Showing posts with label susan jacoby. Show all posts
Showing posts with label susan jacoby. Show all posts

Sunday, March 30, 2008

Becalmed Among The Great Unwashed

You know, I don’t think I’m going to finish reading Susan Jacoby’s The Age of American Unreason. I imagine Jacoby feels better for having written it, vented her bile, and talked to the press about it. But I don’t feel better for having read the first eighty pages, so I’m gonna vent my bile right here.

As I expected, The Age of American Unreason is an extended and not very skillful game of “Ain’t It Awful.” In a way, it’s frustrating to read, because I do dislike most of the things she dislikes, but then I don’t need her to tell me about them. On the other hand, I don’t share her fury over the use of “folks”:
a plague spread by the President of the United States, television anchors, radio talk show hosts, preachers in megachurches, self-help gurus, and anyone else attempting to demonstrate his or her identification with ordinary, presumably wholesome American values. Only a few decades ago, Americans were addressed as people or, in the more distant past, ladies and gentlemen. Now we are all folks.
A plague? Darling, get a grip. Reading this, one wants to deliver a Hollywood-style hysterics-stopping slap upside Jacoby’s head, and wipe the flecks of foam from her quivering lips. Someone who gets as worked up over “folks” as about creationism, infotainment, and Larry Summers’s slighting remarks about lady academics – and, as far as I can tell, more upset than she gets about the US war in Iraq – needs to work on her priorities. (Two hundred years ago, Jonathan Swift threw a similar hissyfit over the word “mob”, which would never take the place of “rabble” in his heart. I agree with the writer Jay Quinn that it's a shame Swift didn’t win that battle, so we could talk today about rock stars being “rabbled” by their fans.) If she opposes the war in Iraq, it seems to be because of Bush’s belief that he is Yahweh’s instrument, not because innocent people are getting, like, hurt and killed there. There’s an odd lack of ordinary humanity in Jacoby’s jeremiad. (How can you worry about dying children when Americans are misusing apostrophes?)

#### Provided material:
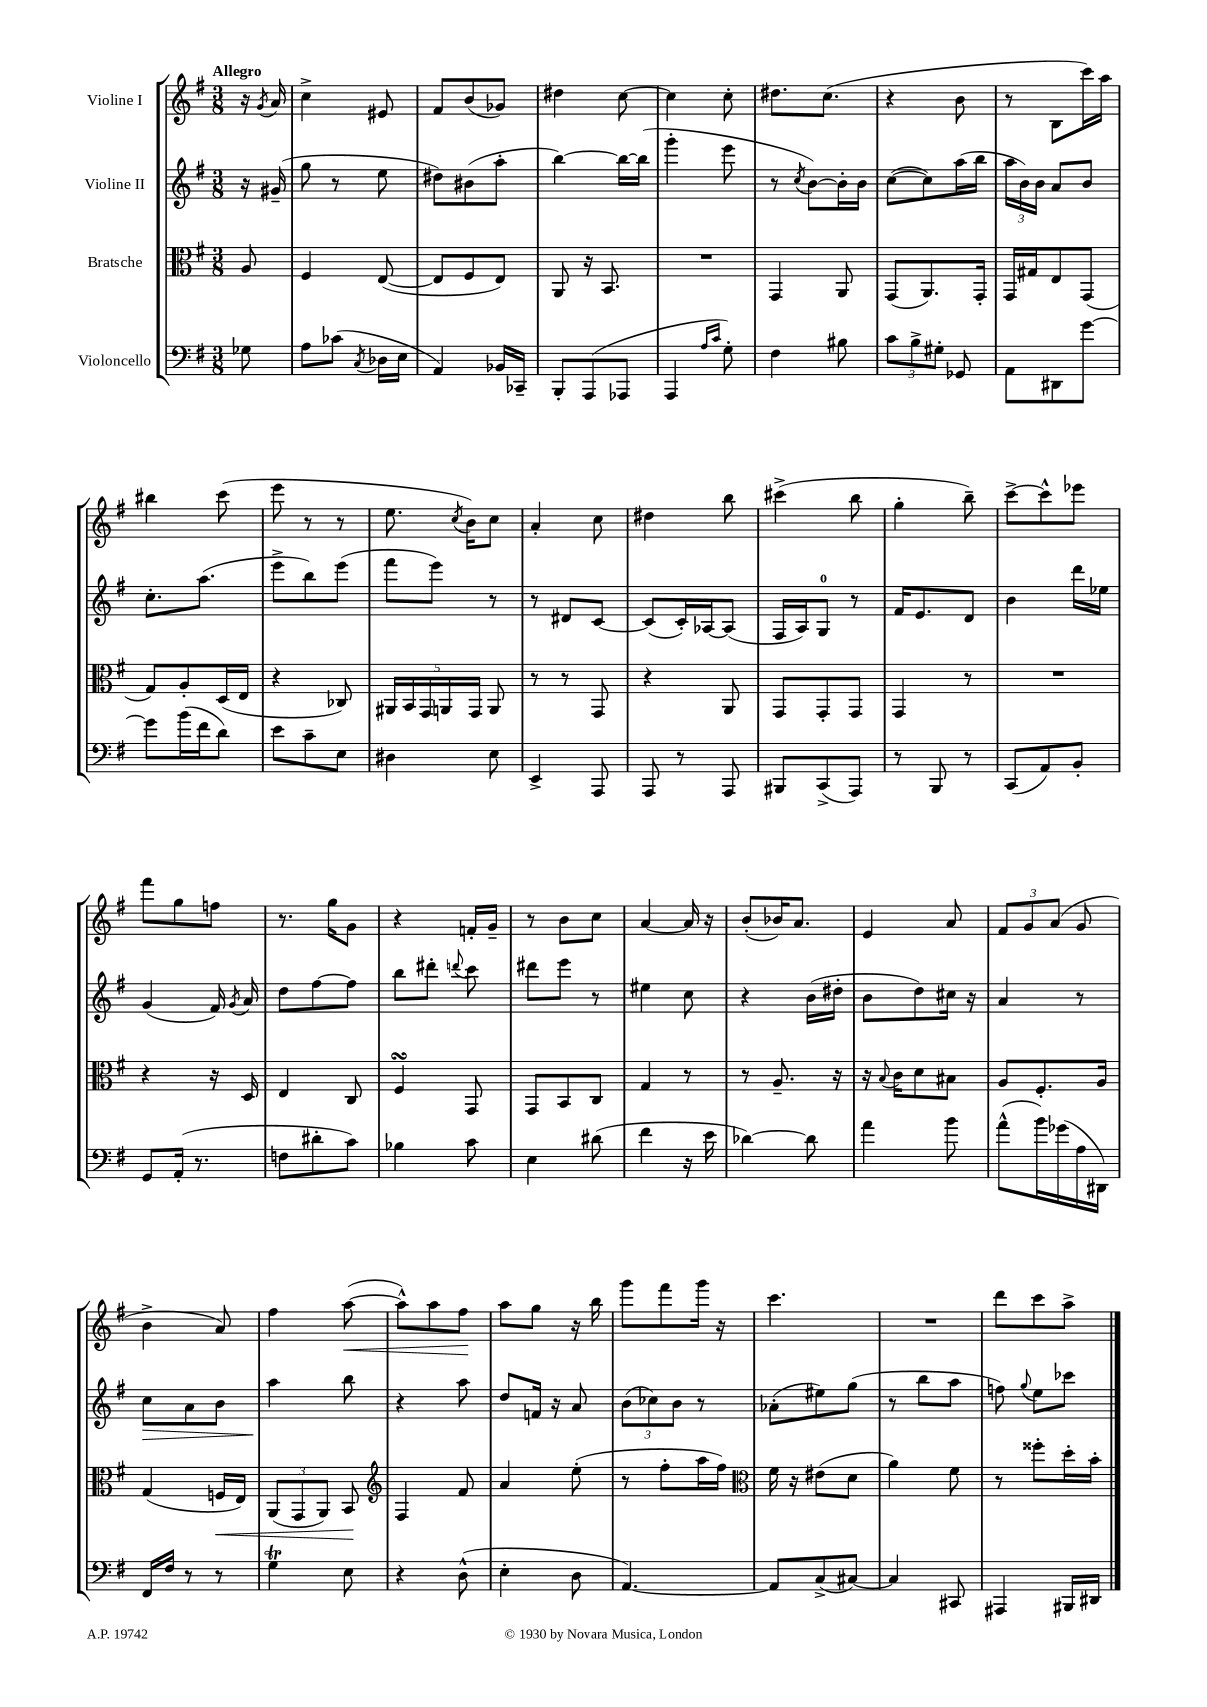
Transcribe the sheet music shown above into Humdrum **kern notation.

#### What you need to do:
• A. What word did Jonathan Swift object to, according to the post?
• B. Write out the part of the post starting at "As I expected, The" and ending at "are all folks.".
The data stand apart from the post.

#### Replies:
• A. The word "mob."

• B.
As I expected, The Age of American Unreason is an extended and not very skillful game of “Ain’t It Awful.” In a way, it’s frustrating to read, because I do dislike most of the things she dislikes, but then I don’t need her to tell me about them. On the other hand, I don’t share her fury over the use of “folks”:
a plague spread by the President of the United States, television anchors, radio talk show hosts, preachers in megachurches, self-help gurus, and anyone else attempting to demonstrate his or her identification with ordinary, presumably wholesome American values. Only a few decades ago, Americans were addressed as people or, in the more distant past, ladies and gentlemen. Now we are all folks.